You can see why this is so unsatisfying, the leaps in logic become more and more generous.

What I would have loved to see, is a comparison of a spaghetti code implementation vs a neural net implementation on a large dataset/codebase, then show examples in the validation set that maybe the neural net generalizes to, or fails at, but the heuristic fails at, and so on.

This would demonstrate the value of neural nets, if for example, there’s a novel example that the neural net finds that the spaghetti heuristic can’t.

Show tangible results, show some comparison, show something, giving some rough numbers on the performance of each in aggregate would be really useful.

By @thih9 - 4 months
> Of course, we should try and avoid writing spaghetti code if we can. But there are problems that are so ill-specified that any serious attempt to solve them results in just that.

Can you elaborate or do you have an example?

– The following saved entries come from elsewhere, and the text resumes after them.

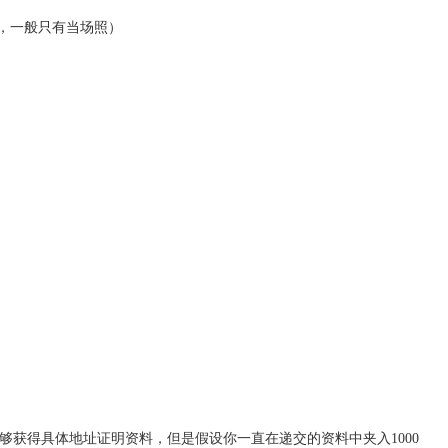
大，一般只有当场照）
够获得具体地址证明资料，但是假设你一直在递交的资料中夹入1000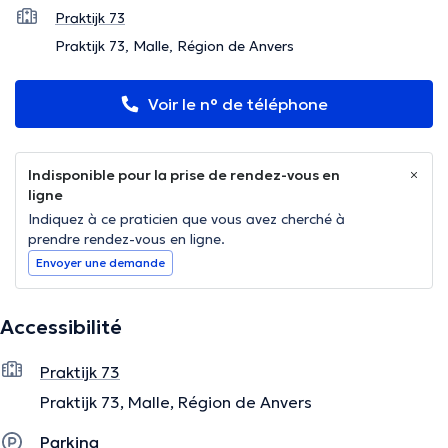
Praktijk 73
Praktijk 73, Malle, Région de Anvers
Voir le n° de téléphone
Indisponible pour la prise de rendez-vous en
ligne
Indiquez à ce praticien que vous avez cherché à
prendre rendez-vous en ligne.
Envoyer une demande
Accessibilité
Praktijk 73
Praktijk 73, Malle, Région de Anvers
Parking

Based on just the above, I disagree - I'd say it's the job of the programmer to make sure that the problem is well-specified and that they can write maintainable code.

By @godelski - 4 months

  > Humans are bad at managing spaghetti code. Of course, we should try and avoid writing spaghetti code if we can. But there are problems that are so ill-specified that any serious attempt to solve them results in just that.
Sounds like a skill issue.

But seriously, how many programmers do you know that reach for the documents or help pages (man pages?) instead of just looking for the first SO post with a similar question? That's how you start programming because you're just trying to figure out how to do anything in the first place, but not where you should be years later. If you've been programming in a language for years you should have read a good portion of the docs in that time (in addition to SO posts), blogs, and so much more. Because the things change too, so you have to be keeping up, and the truth is that this will never happen if you just read SO posts to answer your one question (and the next, and the next) because it will always lag behind what tools exist and even more likely will significantly lag because more recent posts have less time to gain upvotes.

It kinda reminds me of the meme "how to exit vim." And how people state that it is so hard to learn. Not only does just typing `vim` into the terminal literally tell you how to quit, but there's a built in `vimtutor` that'll tell you how to use it and doesn't take very long to use. I've seen people go through this and be better than people that have "used" vim for years. And even then, how many people write `:help someFunction` into vim itself? Because it is FAR better than googling your question and you'll actually end up learning how the whole thing fits together because it is giving you context. The same is true for literally any programming language.

You should also be writing docs to your code because if you have spaghetti code, there's a puzzle you haven't solved yet. And guess what, documenting is not too different from the rubber ducky method. Here's the procedure: write code to make shit work, write docs and edit your code as you realize you can make things better, go on and repeat but not revisit functions as you fuck them up with another function. It's not nearly as much work as it sounds and the investments compound. But quality takes time and nothing worth doing is easy. It takes time to learn any habit and skill. If you always look for the quickest solution to "just get it done" and you never come back, then you probably haven't learned anything, you've just parroted someone else. Moving fast and breaking things is great, but once you have done that you got to clean up your mess. You don't clean your kitchen by breaking your dining room table. And your house isn't clean if all your dishes are on the table! You might have to temporarily move stuff around, but eventually you need to clean shit up. And code is exactly the same way. If you regularly clean your house, it stays clean and is easy to keep clean. But if you do it once a year it is a herculean effort that you'll dread.

By @lawlessone - 4 months
Edit: ok i see it detects code.

I thought it was replacing bits of ANN with custom python functions.

By @ultra_nick - 4 months
I feel like neural networks are increasingly going to look like code.

The next big innovation will be whoever figures out how to convert MOE style models into something like function calls.